The Wisconsin governor’s proposal is simply an out and out attempt at destroying public unions. By taking away collective bargaining and by making it almost impossible to organize and collect dues, the governor is removing a basic human right: the right to organize and bargain.
Now, I am certainly aware of the the flaws in unions: corruption, living in the past, backwardness, seniority over merit, and general ineffectiveness. The inflexible opposition of unions to workers contributing more to health care and pensions is a serious problem.
At the same time, unions are responsible for worker rights, lunch breaks, the 8-hour day, 40-hour work weeks, overtime, vacations, the weekend, child labor laws, the retirement system, and so much more. In general, people are unaware that the lives they lead are possible because people died and suffered violence on picket lines. No matter how flawed our unions are, they serve as a check against an inherently unbalanced relationship between management and workers. It’s not ultimately the fault of management that absence of unions has led to abuse–it’s simply the human condition.
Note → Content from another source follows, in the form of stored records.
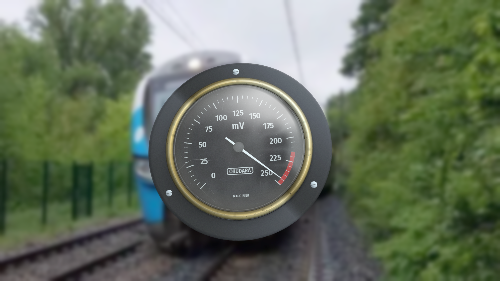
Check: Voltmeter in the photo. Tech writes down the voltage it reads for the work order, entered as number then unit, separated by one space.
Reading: 245 mV
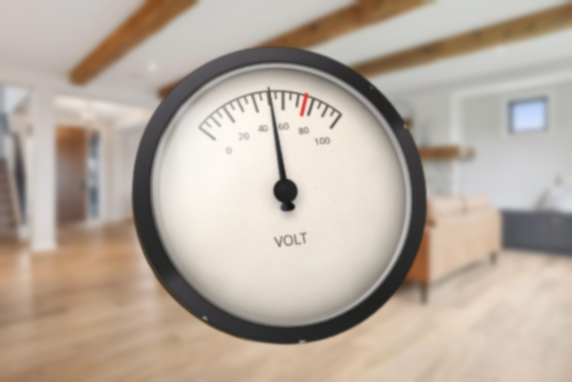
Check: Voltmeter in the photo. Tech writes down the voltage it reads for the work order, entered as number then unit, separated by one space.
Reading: 50 V
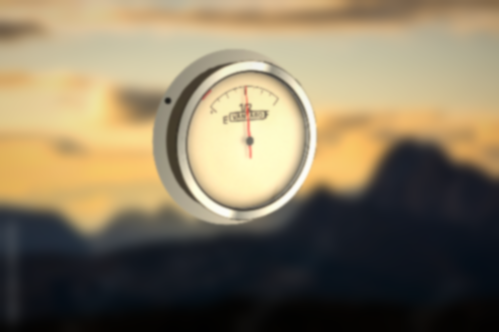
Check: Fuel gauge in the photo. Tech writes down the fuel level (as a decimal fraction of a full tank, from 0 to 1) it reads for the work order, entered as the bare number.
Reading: 0.5
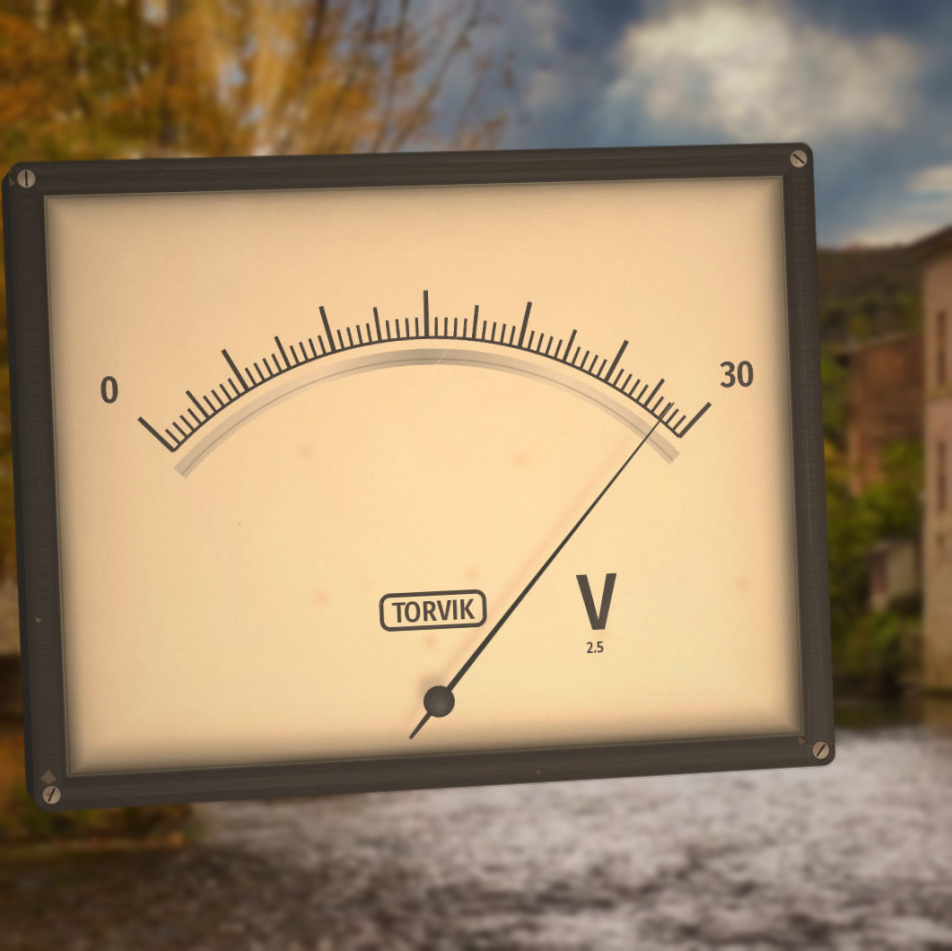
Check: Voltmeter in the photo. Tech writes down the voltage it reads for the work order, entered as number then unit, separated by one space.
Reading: 28.5 V
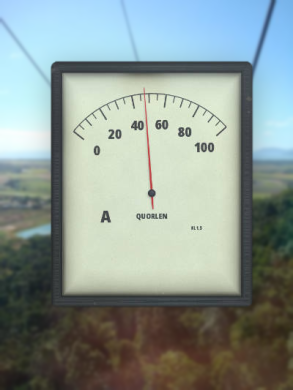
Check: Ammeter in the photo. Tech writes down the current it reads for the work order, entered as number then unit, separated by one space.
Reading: 47.5 A
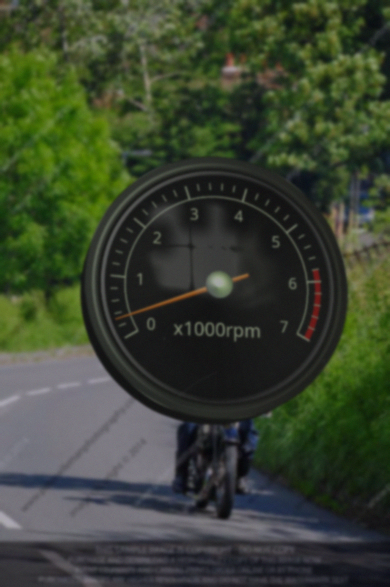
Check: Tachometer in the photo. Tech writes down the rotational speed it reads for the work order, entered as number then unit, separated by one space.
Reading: 300 rpm
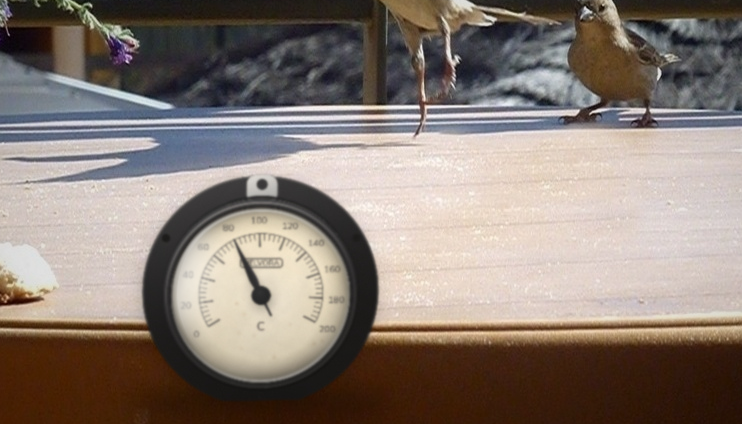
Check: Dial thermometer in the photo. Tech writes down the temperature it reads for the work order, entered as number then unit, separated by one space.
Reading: 80 °C
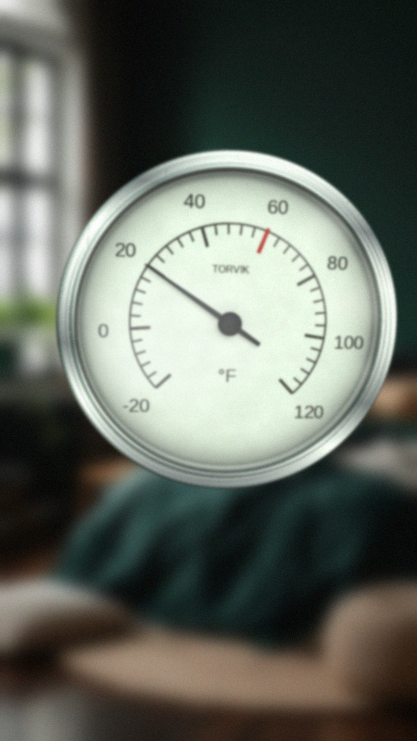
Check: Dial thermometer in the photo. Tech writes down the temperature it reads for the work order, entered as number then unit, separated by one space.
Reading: 20 °F
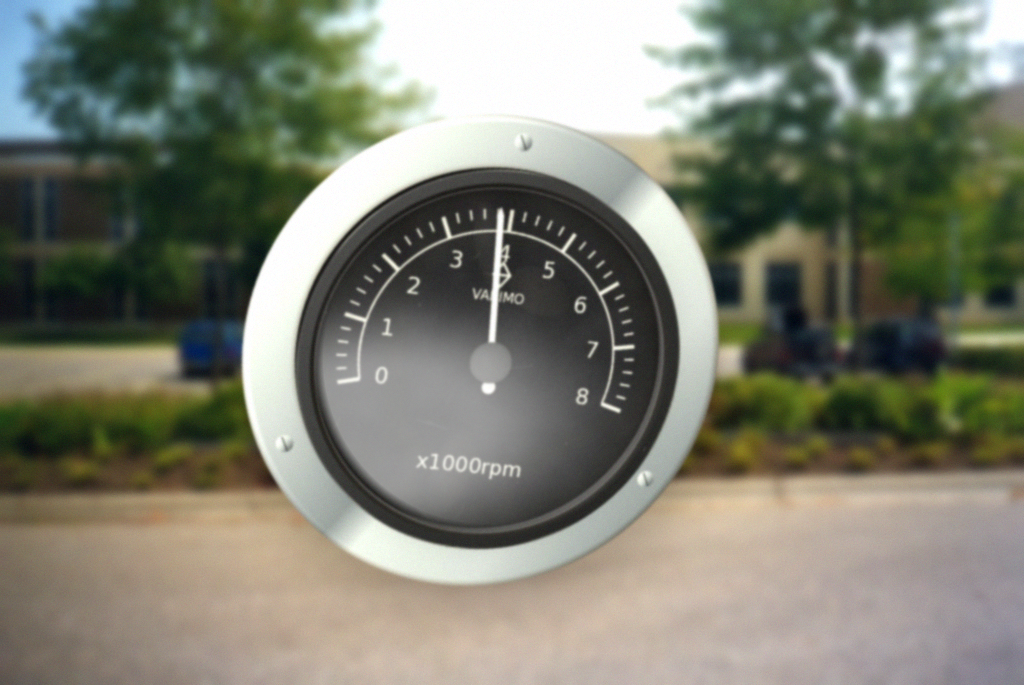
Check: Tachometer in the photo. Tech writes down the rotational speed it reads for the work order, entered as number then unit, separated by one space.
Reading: 3800 rpm
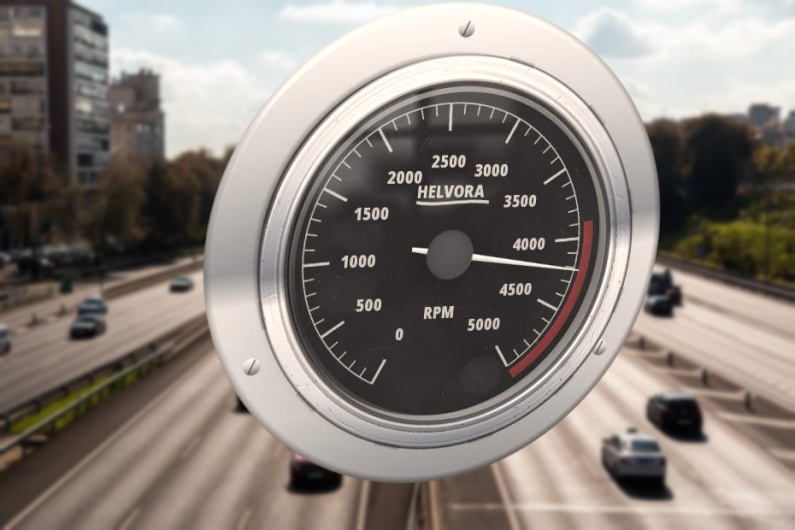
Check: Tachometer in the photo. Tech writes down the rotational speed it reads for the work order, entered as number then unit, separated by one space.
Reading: 4200 rpm
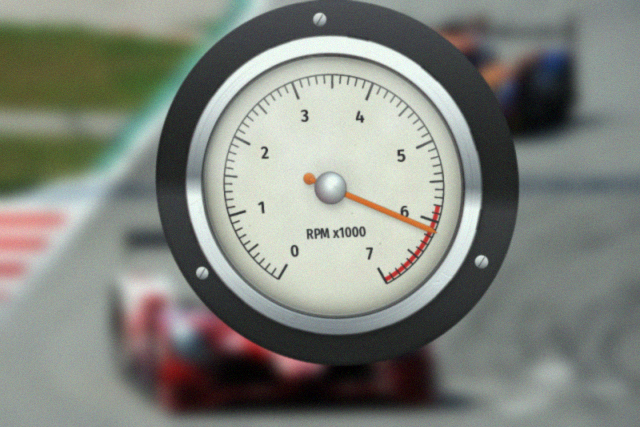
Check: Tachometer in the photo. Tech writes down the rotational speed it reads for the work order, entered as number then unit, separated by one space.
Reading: 6100 rpm
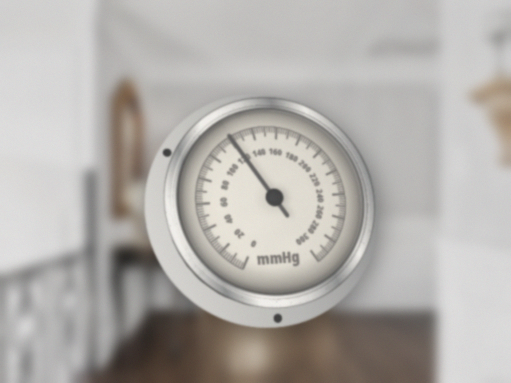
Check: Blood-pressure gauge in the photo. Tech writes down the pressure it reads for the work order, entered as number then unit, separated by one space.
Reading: 120 mmHg
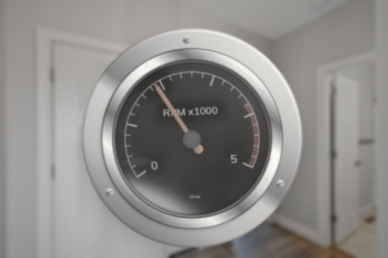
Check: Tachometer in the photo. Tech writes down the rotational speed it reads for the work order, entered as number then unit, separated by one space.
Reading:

Without unions (or some kind of collective bargaining forces), workers (both union and non-union) will find themselves going backwards, increasingly losing their time off and unable to live middle-class lives. And management will find itself saddled with unhappy and unproductive workers, as they shuffle paper on the deck of the Titanic.
I don’t know what to advocate here in terms of union tactics, but I can say that the time is coming when what the Egyptians had to do in a non-violent protest against a cruel dictatorship, we will have to do to preserve our basic human rights in the workplace. The governor of Wisconsin is betting on public dislike of unions, as he and his corporate, billionaire backers use one segment of the populace to beat down the other. In the ensuing division, both groups will go down the tubes while the extreme rich grow even richer–unless people stand up for their rights. They will to have risk their jobs and well-being to make sure that they preserve a reasonable standard of living, which is the foundation on which our democratic republic stands.
This country is not supposed to be a tyrannical plutocracy, where billionaires secretly run the rest of us poor slobs by convincing some of us that we can be rich just like them. That’s nothing more than a con. Of course, wealth can be a worthy goal, but it should not be the primary value of a humane society, nor will it lead to a nation’s economic prosperity. That only occurs when everybody works together, when we each have a voice in the governance of our society, and when we each have realistic access to educational and vocational opportunity.